Protagonisti della Lezione Speciale saranno Paolo Sorrentino e Antonio Marras, per un incontro dal titolo “La bellezza dell’inatteso”, dedicato alle connessioni tra immaginazione, regia e creatività.
L’evento si terrà alle ore 19 presso lo Spazio Teatro IED di Milano con ingresso gratuito su prenotazione fino a esaurimento posti.
Cinema e moda si incontrano in un dialogo inedito
L’incontro, curato da OffiCine e IED Cinema, sarà moderato da Cristina Marchetti e Giovanni Ottonello.
Al centro del confronto ci sarà il tema dell’inatteso, elemento fondamentale sia nel cinema di Sorrentino sia nella ricerca artistica di Marras.
Per il regista premio Oscar, l’inatteso emerge attraverso personaggi fuori dagli schemi e immagini simboliche che rompono la realtà narrativa, come accade nelle celebri sequenze di The Young Pope e Parthenope.
Antonio Marras e la contaminazione tra le arti
Nel percorso creativo di Antonio Marras, invece, la sorpresa nasce dalla contaminazione di linguaggi differenti. Moda, poesia, teatro, cinema e arti visive convivono in una visione trasversale che rende ogni progetto un racconto stratificato.
L’incontro sarà arricchito dalla proiezione di estratti cinematografici e artistici che accompagneranno il pubblico in un viaggio tra estetica, immaginario e sperimentazione contemporanea.
IED Cinema punta sui nuovi talenti
L’appuntamento rappresenta anche un nuovo tassello nel percorso di crescita di IED Cinema, sempre più orientato al dialogo con protagonisti della cultura internazionale.
In questo contesto si inserisce il lancio dei nuovi Master in Scenografia e Costume cinematografico, in partenza da novembre 2026, dedicati alla formazione di professionisti capaci di muoversi tra cinema, design e moda.

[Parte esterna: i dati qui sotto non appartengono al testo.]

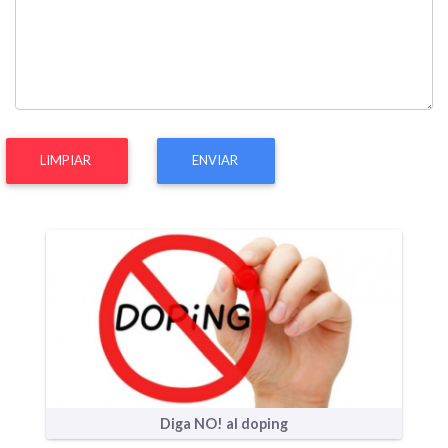
LIMPIAR
ENVIAR
Diga NO! al doping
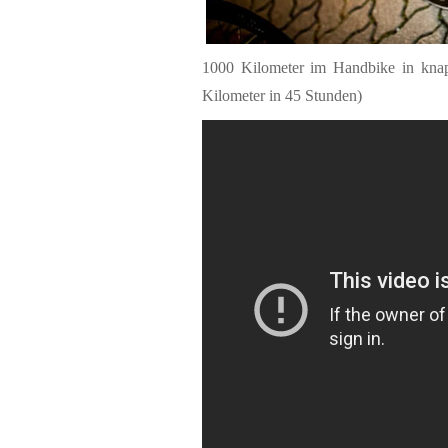
1000 Kilometer im Handbike in knap
Kilometer in 45 Stunden)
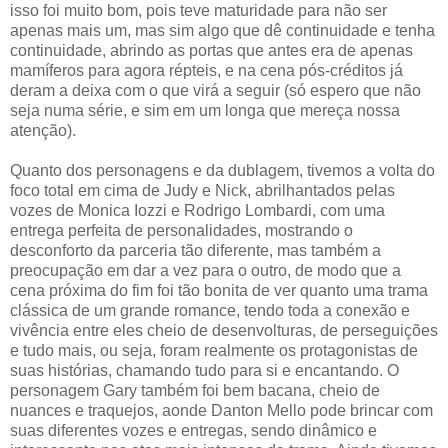
isso foi muito bom, pois teve maturidade para não ser
apenas mais um, mas sim algo que dê continuidade e tenha
continuidade, abrindo as portas que antes era de apenas
mamíferos para agora répteis, e na cena pós-créditos já
deram a deixa com o que virá a seguir (só espero que não
seja numa série, e sim em um longa que mereça nossa
atenção).
Quanto dos personagens e da dublagem, tivemos a volta do
foco total em cima de Judy e Nick, abrilhantados pelas
vozes de Monica Iozzi e Rodrigo Lombardi, com uma
entrega perfeita de personalidades, mostrando o
desconforto da parceria tão diferente, mas também a
preocupação em dar a vez para o outro, de modo que a
cena próxima do fim foi tão bonita de ver quanto uma trama
clássica de um grande romance, tendo toda a conexão e
vivência entre eles cheio de desenvolturas, de perseguições
e tudo mais, ou seja, foram realmente os protagonistas de
suas histórias, chamando tudo para si e encantando. O
personagem Gary também foi bem bacana, cheio de
nuances e traquejos, aonde Danton Mello pode brincar com
suas diferentes vozes e entregas, sendo dinâmico e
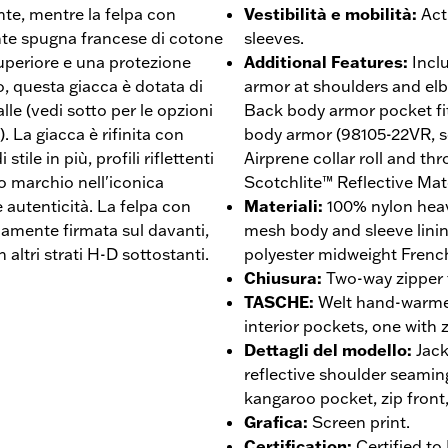
ante, mentre la felpa con
Vestibilità e mobilità
:
Act
nte spugna francese di cotone
sleeves.
 superiore e una protezione
Additional Features
:
Incl
, questa giacca è dotata di
armor at shoulders and el
e (vedi sotto per le opzioni
Back body armor pocket fi
. La giacca è rifinita con
body armor (98105-22VR, so
tile in più, profili riflettenti
Airprene collar roll and th
ro marchio nell'iconica
Scotchlite™ Reflective Mate
autenticità. La felpa con
Materiali
:
100% nylon heav
mamente firmata sul davanti,
mesh body and sleeve linin
 altri strati H-D sottostanti.
polyester midweight French
Chiusura
:
Two-way zipper f
TASCHE
:
Welt hand-warmer
interior pockets, one with 
Dettagli del modello
:
Jack
reflective shoulder seami
kangaroo pocket, zip front,
Grafica
:
Screen print.
Certification
:
Certified t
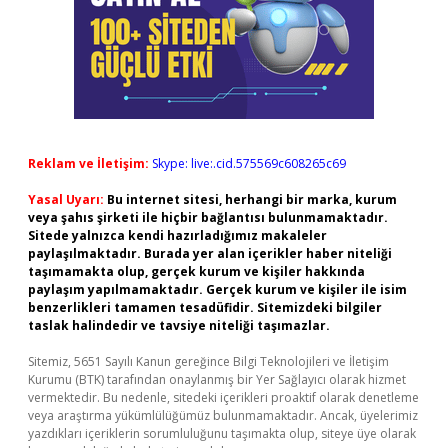
Reklam ve İletişim:
Skype: live:.cid.575569c608265c69
Yasal Uyarı:
Bu internet sitesi, herhangi bir marka, kurum
veya şahıs şirketi ile hiçbir bağlantısı bulunmamaktadır.
Sitede yalnızca kendi hazırladığımız makaleler
paylaşılmaktadır. Burada yer alan içerikler haber niteliği
taşımamakta olup, gerçek kurum ve kişiler hakkında
paylaşım yapılmamaktadır. Gerçek kurum ve kişiler ile isim
benzerlikleri tamamen tesadüfidir. Sitemizdeki bilgiler
taslak halindedir ve tavsiye niteliği taşımazlar.
Sitemiz, 5651 Sayılı Kanun gereğince Bilgi Teknolojileri ve İletişim
Kurumu (BTK) tarafından onaylanmış bir Yer Sağlayıcı olarak hizmet
vermektedir. Bu nedenle, sitedeki içerikleri proaktif olarak denetleme
veya araştırma yükümlülüğümüz bulunmamaktadır. Ancak, üyelerimiz
yazdıkları içeriklerin sorumluluğunu taşımakta olup, siteye üye olarak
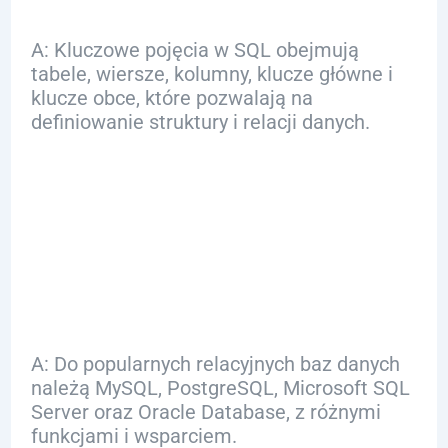
A: Kluczowe pojęcia w SQL obejmują
tabele, wiersze, kolumny, klucze główne i
klucze obce, które pozwalają na
definiowanie struktury i relacji danych.
Q: Jakie są
popularne relacyjne
bazy danych?
A: Do popularnych relacyjnych baz danych
należą MySQL, PostgreSQL, Microsoft SQL
Server oraz Oracle Database, z różnymi
funkcjami i wsparciem.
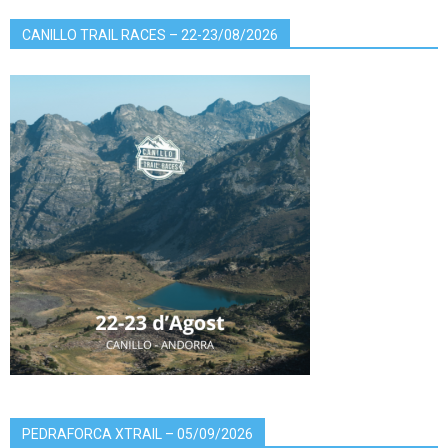
CANILLO TRAIL RACES – 22-23/08/2026
PEDRAFORCA XTRAIL – 05/09/2026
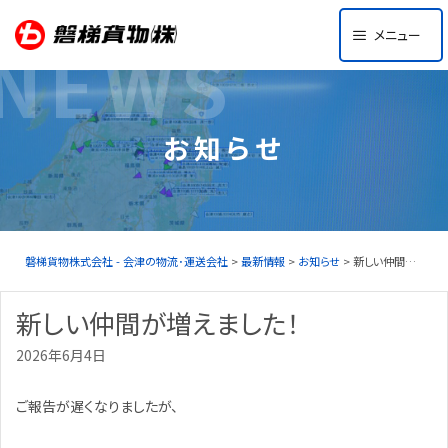
Skip
メニュー
to
NEWS
content
お知らせ
磐梯貨物株式会社 - 会津の物流･運送会社
>
最新情報
>
お知らせ
> 新しい仲間が増えました！
新しい仲間が増えました！
2026年6月4日
ご報告が遅くなりましたが、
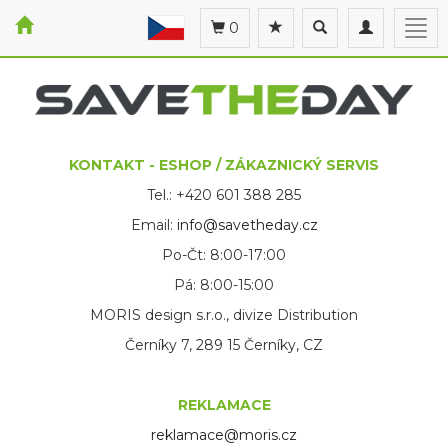
Toggle
Toggle
Togg
0
search
navigation
navi
KONTAKT - ESHOP / ZÁKAZNICKÝ SERVIS
Tel.: +420 601 388 285
Email:
info@savetheday.cz
Po-Čt: 8:00-17:00
Pá: 8:00-15:00
MORIS design s.r.o., divize Distribution
Černíky 7, 289 15 Černíky, CZ
REKLAMACE
reklamace@moris.cz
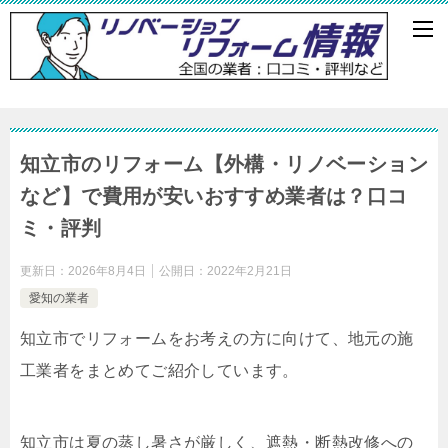
知立市のリフォーム【外構・リノベーション
など】で費用が安いおすすめ業者は？口コ
ミ・評判
更新日：
2026年8月4日
公開日：
2022年2月21日
愛知の業者
知立市でリフォームをお考えの方に向けて、地元の施
工業者をまとめてご紹介しています。
知立市は夏の蒸し暑さが厳しく、遮熱・断熱改修への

“Monsters”, il progetto artistico dedicato ai mostri interiori
La Lezione Speciale rientra nel progetto Monsters – La bellezza dell’inatteso, promosso dallo IED il 21 e 22 maggio 2026.
La mostra, curata da Loredana Parmesani, raccoglie opere e installazioni realizzate dagli studenti sul tema dei “mostri interiori”, tra paure contemporanee, identità e trasformazione artistica.